The demand for attendance continued to grow, and the couple decided to open the piano recitals to the public through ticket sales. "The next stage was to start to get some money," Andrew says. "Teresa Li-lai was very good in helping us out financially, so were the Kadoories. They are now the major backers of the society."
The next question they asked themselves was which performers would people pay to hear, other than established, expensive, and elusive big-name artists? The solution was to book recent winners of major international competitions.
The debut show consisted of the first-prize winners in the piano, violin and cello classes of the 1997 Tchaikovsky International Competition.
The Winners Series, which is part of the Joy of Music Festival, has subsequently brought more than 30 first-prize winners to perform here.
"We are very picky," Andrew says, noting they only deal with prestigious competitions, like the Queen Elisabeth Music Competition (Belgium), the Hamamatsu International Piano Competition (Japan), and the Concours Géza Anda Competition (Switzerland).
"We really want to pick the best," he says, pointing out that Boris Giltburg, this year's winner of the piano class in the Queen Elisabeth, will perform as part of their upcoming programme.
The society wanted a gold-plated name on the masthead from the start. So when the Frerises noticed, in 1995, that Vladimir Ashkenazy, a noted pianist and conductor, was performing in Hong Kong, they invited him to lunch and asked him to become a patron. He subsequently became the honorary president.
"He was unbelievably welcoming," Anabella says. "He tells everybody he never thought we would make anything [of our plans] and that's why he said yes."

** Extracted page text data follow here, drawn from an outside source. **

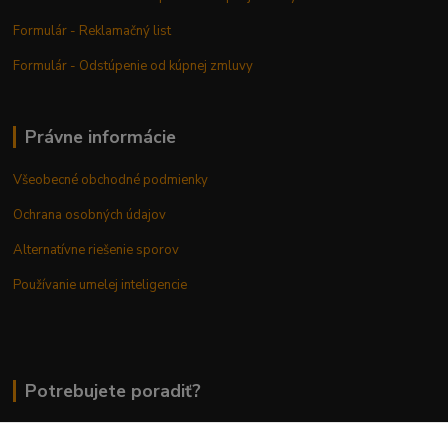
Formulár - Reklamačný list
Formulár - Odstúpenie od kúpnej zmluvy
Právne informácie
Všeobecné obchodné podmienky
Ochrana osobných údajov
Alternatívne riešenie sporov
Používanie umelej inteligencie
Potrebujete poradiť?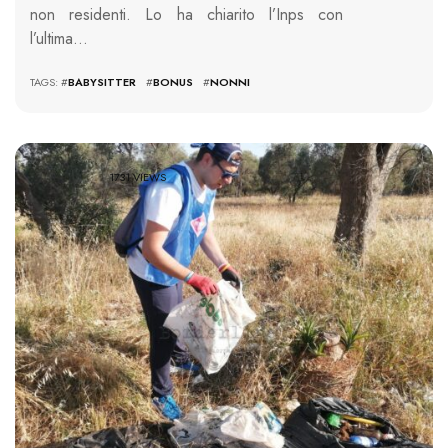
non residenti. Lo ha chiarito l’Inps con
l’ultima…
TAGS: #
BABYSITTER
#
BONUS
#
NONNI
1731 VIEWS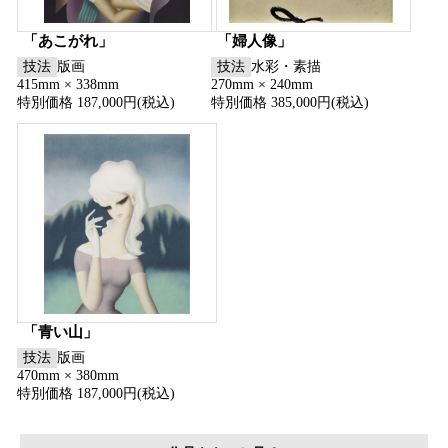
「あこがれ」
「婦人像」
技法
版画
技法
水彩・素描
415mm × 338mm
270mm × 240mm
特別価格 187,000円(税込)
特別価格 385,000円(税込)
「青い山」
技法
版画
470mm × 380mm
特別価格 187,000円(税込)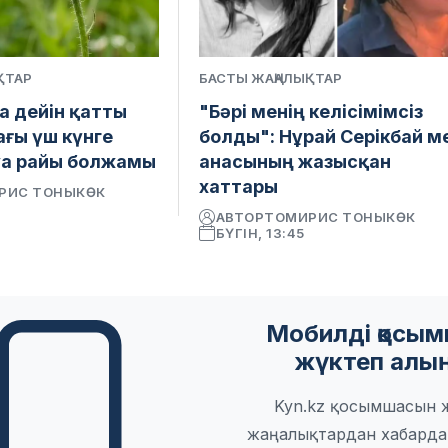
ҚТАР
БАСТЫ ЖАҢАЛЫҚТАР
а дейін қатты
"Бәрі менің келісімімсіз
ағы үш күнге
болды": Нұрай Серікбай м
уа райы болжамы
анасының жазысқан
хаттары
РИС ТОНЫКӨК
АВТОР
ТОМИРИС ТОНЫКӨК
БҮГІН, 13:45
Мобилді қосы
жүктеп алы
Kyn.kz қосымшасын 
жаңалықтардан хабарда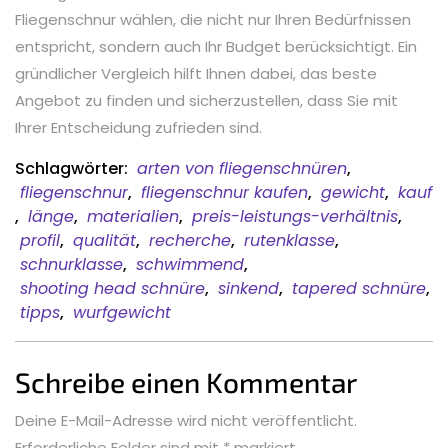
Fliegenschnur wählen, die nicht nur Ihren Bedürfnissen
entspricht, sondern auch Ihr Budget berücksichtigt. Ein
gründlicher Vergleich hilft Ihnen dabei, das beste
Angebot zu finden und sicherzustellen, dass Sie mit
Ihrer Entscheidung zufrieden sind.
Schlagwörter:
arten von fliegenschnüren
,
fliegenschnur
,
fliegenschnur kaufen
,
gewicht
,
kauf
,
länge
,
materialien
,
preis-leistungs-verhältnis
,
profil
,
qualität
,
recherche
,
rutenklasse
,
schnurklasse
,
schwimmend
,
shooting head schnüre
,
sinkend
,
tapered schnüre
,
tipps
,
wurfgewicht
Schreibe einen Kommentar
Deine E-Mail-Adresse wird nicht veröffentlicht.
Erforderliche Felder sind mit
*
markiert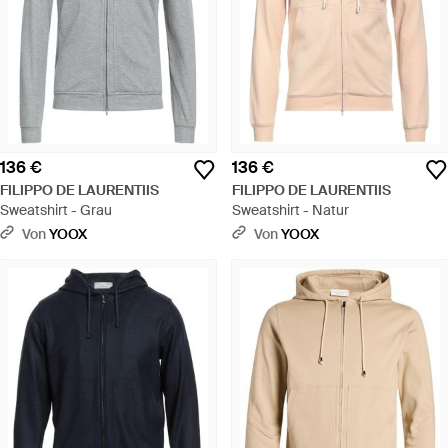
136 €
136 €
FILIPPO DE LAURENTIIS
FILIPPO DE LAURENTIIS
Sweatshirt - Grau
Sweatshirt - Natur
Von
YOOX
Von
YOOX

The same serendipity embraced the society's next development, which was the establishment of Hong Kong's own international piano competition, a triennial event first held in 2005. Ashkenazy agreed to be chairman of the jury, again sceptical that it would ever get off the ground.
"He said, 'I didn't think in a million years you would run a competition, so why turn you down?'" Andrew recalls.
There are hundreds of piano competitions worldwide, so the Hong Kong event needed a unique selling point. Ashkenazy's name provided that, and the provision of a practice piano for each competitor's exclusive use throughout the competition added appeal.
The third selling point, Freris says, "was to get a jury to end all juries. When you look at all the other competitions, the juries are packed with fantastic teachers, but there are very few, if any, performers. So, I said, we're going to fill ours with fantastic players."
An additional twist was that the jurors would also give showcase performances as part of the competition's programme. "This was unique to our competition, although it has been progressively imitated," says 68-year-old Andrew.
To keep the name of the Society alive between each competition, they run the Joy of Music Festival. This brings together past prizewinners, members of the jury, and other artists, both in performance and in master classes. This year's festival runs from October 14 to 20.
Despite its success, the public profile of the Chopin Society remains relatively low, and tickets sales are modest. Andrew says that, although it has adequate finance to secure artists, it is compromised by insufficient funds for promotion.
"Not having enough money for publicity is the bane of our life," he says. "Last year we hired a professional PR company, and it was an unmitigated disaster. We sold fewer tickets than we ever did before. We have to do something about it.
"I don't know if it's a matter of spending a lot of money on a Rolls-Royce of a PR firm, or simply getting someone who really knows what they are doing," he says.
But the couple say they are determined to persevere, and hope the two events are firmly etched on Hong Kong's cultural calendar.